The first wave of Copilot+ PCs shipped this week, and several other devices running the Snapdragon X Elite or Snapdragon X Plus are on the way. These chips promise better battery life and efficiency than their x86 counterparts, but they have limitations. Apps not native to Arm have to run through emulation, which is not as efficient. Microsoft's Prism emulation layer is technologically impressive but does not deliver the same performance as running apps natively.

Lighter applications should still perform well when emulated. The ultimate goal is for everyday users not to notice or care if an app is emulated. We're not there yet, at least regarding specific applications.

Can Snapdragon X Elite run Adobe Premiere Pro?

Adobe Premiere Pro running on Windows on Arm.
Adobe Premiere Pro running on Windows on Arm.

Until recently, you could not run Adobe Premiere Pro in emulation. That has changed, making it possible to use the video editing application on Windows on Arm PCs. That being said, the experience is not ideal. While using the PC for his ASUS VivoBook S 15 review, our Senior Editor Zac Bowden ran into issues when trying to use Adobe Premiere Pro. In fact, it was the primary exception to an otherwise smooth experience of running x86 apps in emulation:

"So, what was the exception I mentioned? I could only find one that I could tell would benefit from being Arm64 native: Adobe Premiere Pro. On these new devices, Adobe finally lets you run Premiere Pro under emulation, but Premiere Pro is a massive application that's very heavy even on Intel systems, so unsurprisingly, it doesn't run amazingly here.

Can you edit and render a video with it? Yes! But your experience will depend on the kind of video you're editing. You should be golden if you're editing a simple 1080p 30fps video. You will see the app struggle if you're working with multiple layers and effects or 4K and 60fps.
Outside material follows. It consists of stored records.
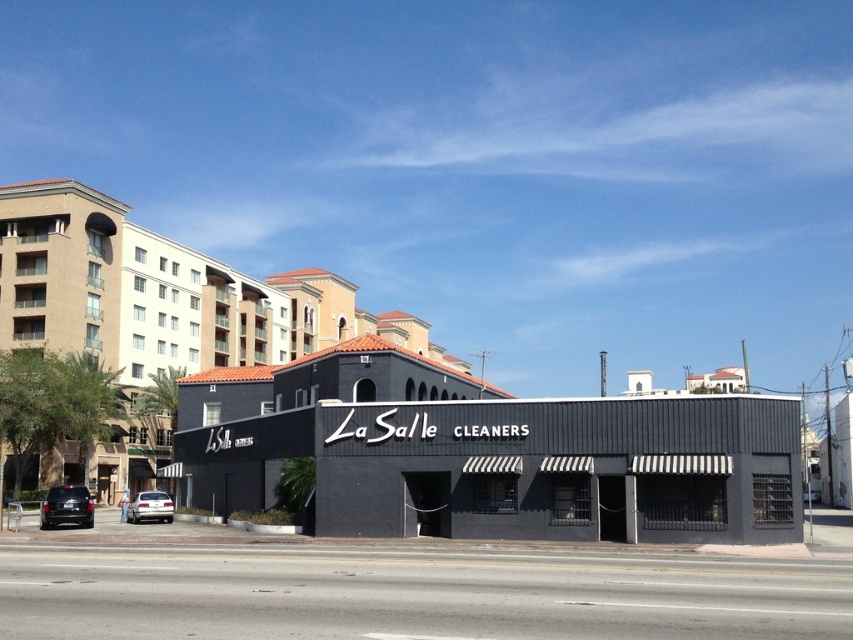
You are standing at the entrance of La Salle Cleaners and want to park your shiny black suv at lower left. The parking spot is located at point (67, 506). Can you safely drive your vehicle to that spot without hitting the building next to La Salle Cleaners?

The point (67, 506) indicates the shiny black suv at lower left, so you can safely drive your vehicle to that spot as it is already parked there.

You are a delivery person who needs to park your vehicle, which is the same size as the silver metallic sedan at lower left, near the La Salle Cleaners. Is there enough space between the beige stucco building at left and the building where La Salle Cleaners is located to park your vehicle?

The beige stucco building at left is larger in size compared to the silver metallic sedan at lower left. Since the beige stucco building at left is bigger, there might be sufficient space between it and the La Salle Cleaners building to park the vehicle of the same size as the silver metallic sedan at lower left.

You are standing at point (164, 296) in the image. What can you see at this location?

At point (164, 296) lies beige stucco building at left.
You'll see frame-dropping in the timeline preview feed and rendering the video will take longer than on an Intel machine."
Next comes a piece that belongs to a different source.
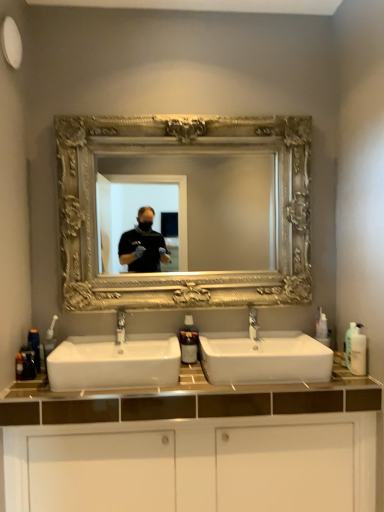
In order to click on vacant area situated to the left side of white plastic bottle at right, arranged as the 3th toiletry when viewed from the left in this screenshot , I will do `click(329, 376)`.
Adobe releasing a version of Premiere Pro that can run on Arm natively should make video editing with the app much better on PCs with a Snapdragon X Elite processor. DaVinci Resolve, a video editing app that competes with Premiere Pro, already has an Arm64 native version which works smoothly on Snapdragon X Elite-powered PCs.

Illustrator, InDesign, and After Effects should also see boosts in performance and efficiency when they make the jump to being Arm-native. The first two of those programs will have native Arm versions next month, while Adobe expects to ship Arm-optimized versions of Premiere Pro and After Effects later this year.